Seaward goes the sun, and homeward by the down
We, before the night upon his grave be sealed.
A. Swinburne “The Cliffside Path”
И матрос, на борт не принятый,
Идет, шатаясь, сквозь буран.
Все потеряно, все выпито!
Довольно – больше не могу.
А. Блок «Поздней осенью из гавани…»
И, когда шумит океан,
Влажным гребнем чешет злая Моргана
Золото бледных кудрей.
А. Блок «Роза и Крест»
Я ждала премьеру «Маяка» с огромным и каким-то тревожным нетерпением: все мои американские друзья (преимущественно из лавкрафтианских кругов) уже успели его посмотреть и обменяться впечатлениями (дурацкие особенности проката). Я же, с другой стороны, старалась избежать любых обсуждений фильма, чтобы не сбить настрой и не вовлечь себя в наведенное кем-то другим предощущение – как оказалось, не напрасно.
«Маяк» оказался и таким, и не таким, как я себе нафантазировала, основываясь на трейлерах. Я ожидала (и боялась) увидеть буквальную лавкрафтианскую притчу о Дагоне, Иннсмуте и ночном океане с неизбежными цитатами из кольриджевской «Поэмы о старом моряке» – в каком-то смысле я ее и получила, но «Маяк» вышел вдруг не системно-буквалистской изобразительной лавкрафтианой («тентакли! тентакли! вокруг одни тентакли!»), которая так бесит меня в современном фандоме, а настоящей историей в духе Старого Джента.
Сценарий фильма основан на одном из сюжетов известной американской писательницы конца XIX в. и уроженки штата Мэн Сары Джуэтт, оказавшей, как пишут мои коллеги по ГФЛ, несомненное влияние на сюжетологию Лавкрафта.
…Хтонь в «Маяке» по-настоящему ужасна: она натуралистично воняет тухлым илом, плотью дохлых чаек («подойди, матрос – глазик выклюю») и блевотой допившихся до водяных монстров полубезумных хранителей света на берегу, она играет фасетами линз Френеля, вводит в кататонический транс, очаровывая одиноких и слабых людей (а откуда взяться силе, если неясно, сколько вас на острове и существует ли он, этот остров, вообще). Хтонь здесь пленяет, причем буквально: берет в плен и губит безвозвратно, потому что морскому царю всегда нужна новая жатва для бурь и мутной пены, выброшенной на берег вместе с двухвостой мелюзиной.
Диалоги Уинслоу (Паттинсона) и Тома Уэйка (Дэфо) – это, конечно, ступени инициации, только в отличие от классических мистерий здесь до конца неясно, кто жрец, а кто неофит: вполне возможно, что это всегда один и тот же человек, расщепленный надвое, как элементы в «Химической свадьбе» Андреаэ.

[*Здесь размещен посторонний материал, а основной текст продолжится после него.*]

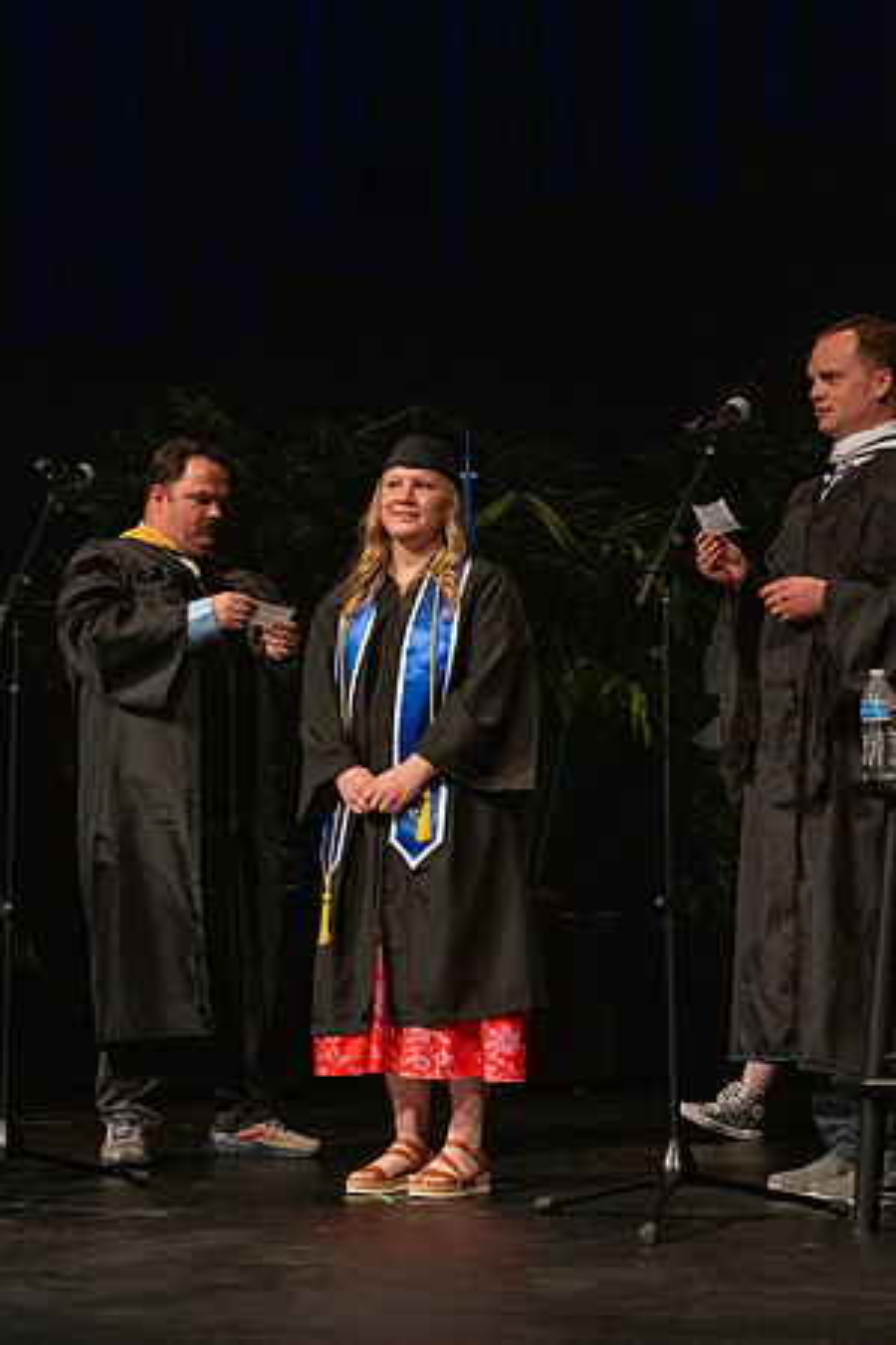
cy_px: 672
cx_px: 448
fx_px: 2613
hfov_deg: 19.5
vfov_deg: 28.8
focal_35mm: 70
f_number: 5
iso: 6400
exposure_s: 1/320
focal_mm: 70
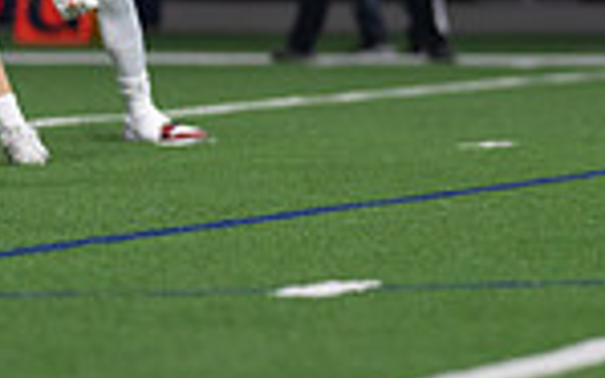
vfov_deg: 1.9
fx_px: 11340
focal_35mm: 688
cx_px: 974
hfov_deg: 3.0
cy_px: -175
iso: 1000
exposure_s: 1/1250
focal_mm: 135
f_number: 1.8
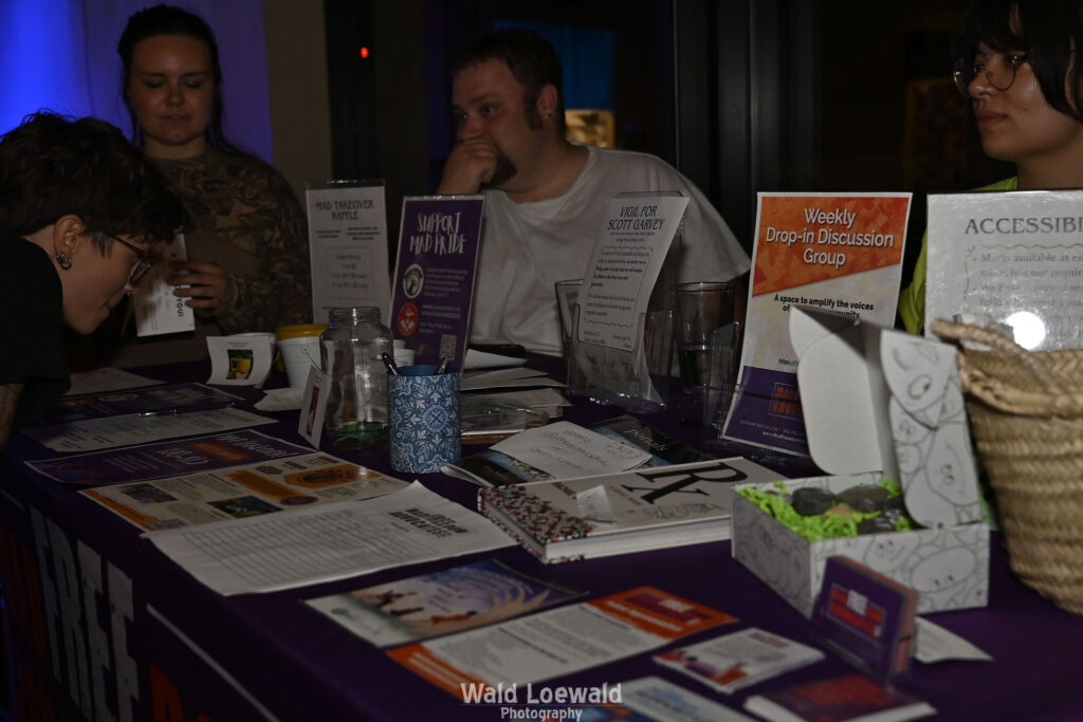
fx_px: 1264
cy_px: 361
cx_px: 542
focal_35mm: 42
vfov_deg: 31.9
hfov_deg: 46.4
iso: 1000
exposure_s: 1/125
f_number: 3.5
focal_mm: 28
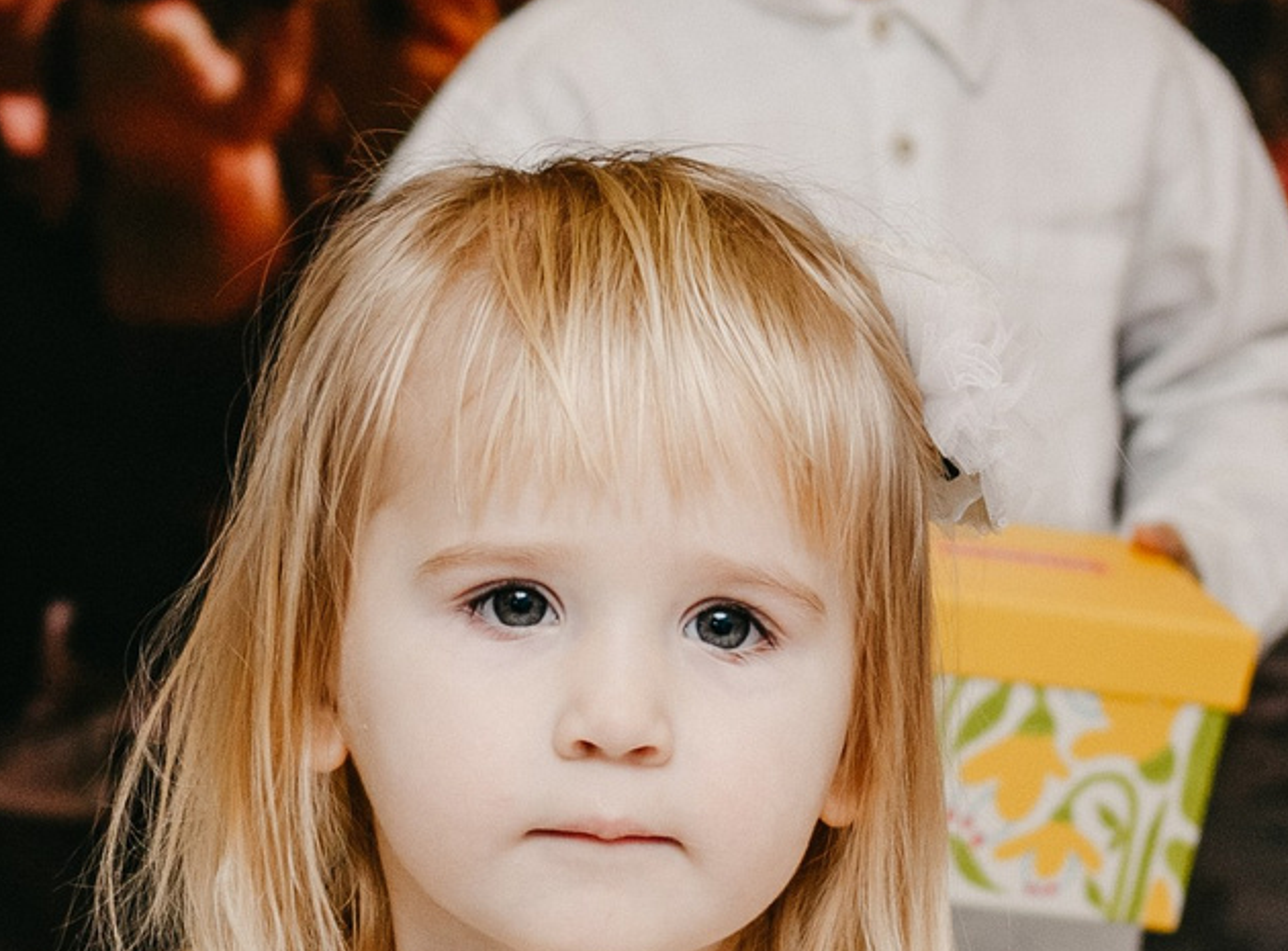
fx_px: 11358
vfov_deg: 4.8
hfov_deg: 6.5
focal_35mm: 307
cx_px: 335
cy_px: 589
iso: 320
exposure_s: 1/160
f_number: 4.5
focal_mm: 65
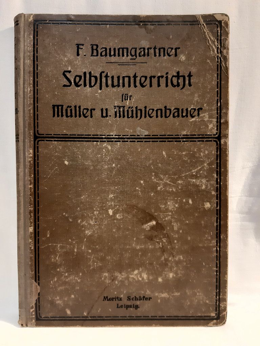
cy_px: 173
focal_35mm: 27
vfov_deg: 65.3
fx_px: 270
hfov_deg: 51.4
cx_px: 130
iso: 400
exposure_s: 1/33
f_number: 1.7
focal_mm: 3.93
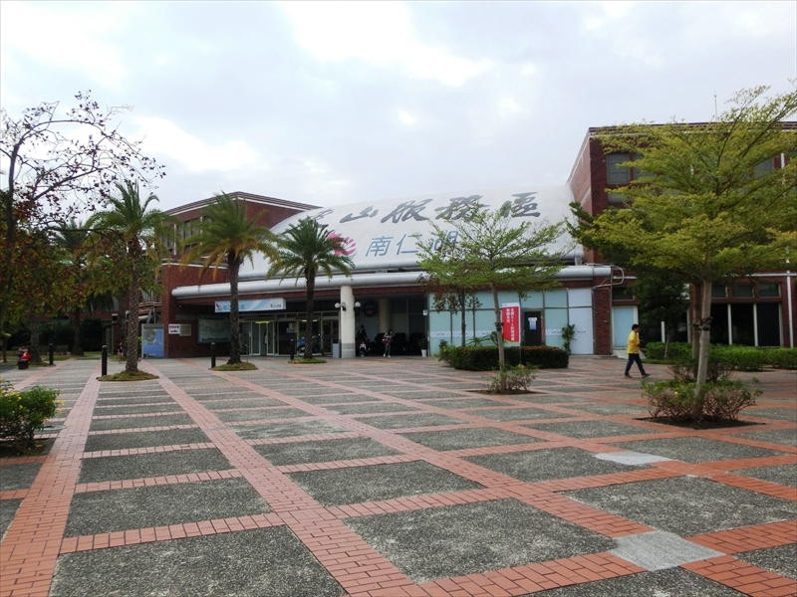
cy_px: 298
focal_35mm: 30
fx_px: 691
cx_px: 398
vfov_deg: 46.8
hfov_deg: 60.0
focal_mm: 5.36
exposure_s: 1/800
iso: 80
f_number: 3.5
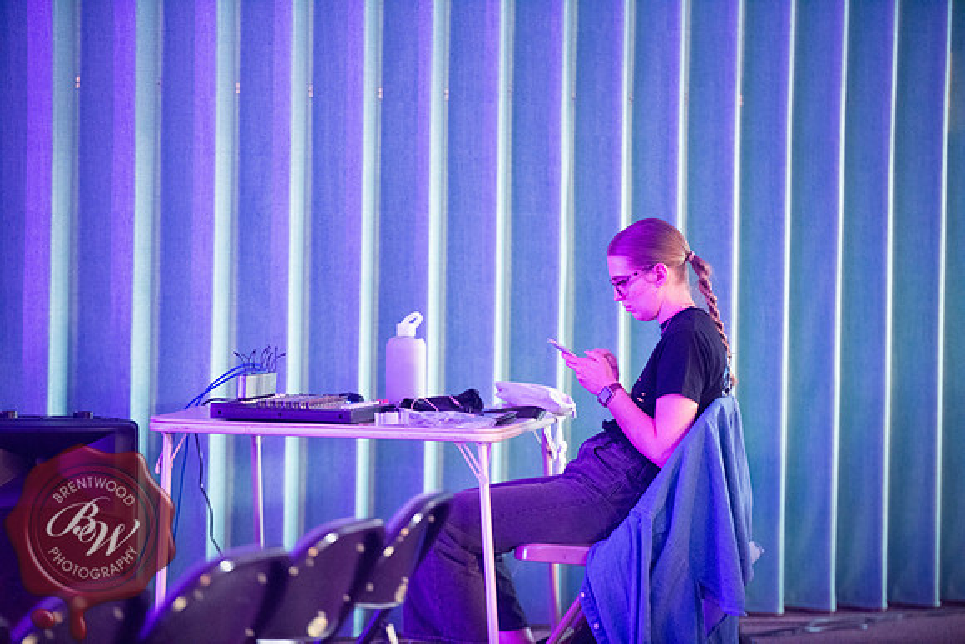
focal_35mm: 150
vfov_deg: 9.2
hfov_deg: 13.7
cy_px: 322
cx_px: 482
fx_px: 4022
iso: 4000
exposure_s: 1/13
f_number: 2.8
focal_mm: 150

В диалоги «Маяка» вслушиваться трудно: герои говорят на бережно воссозданном для фильма архаичном новоанглийском диалекте, который для моего уха звучал как язык северных английских графств с ирландскими нотами, и это фильму только в плюс — ты как будто совершаешь важную для себя работу, пытаясь предвосхитить, какой поворот в разговоре будет следующим – и никогда не угадываешь, конечно.
Я бы определила жанр фильма как дагерротипный хоррор («В самом чистом, в самом нежном саване Сладко ль спать тебе, матрос?»): несмотря на то, что «Маяк» снят черно-белым, меня не покидало ощущение, что я наблюдаю разворачивающуюся прямо на моих глазах битву героев из викторианских альбомов: их вынесло на берег вместе с обломками разбитого судна, и скоро они сгинут, поглощенные береговым песком с грязной галькой, разбитыми ракушками и темным илом.
Моя коллекция любимых фильмов пополнилась: наконец-то.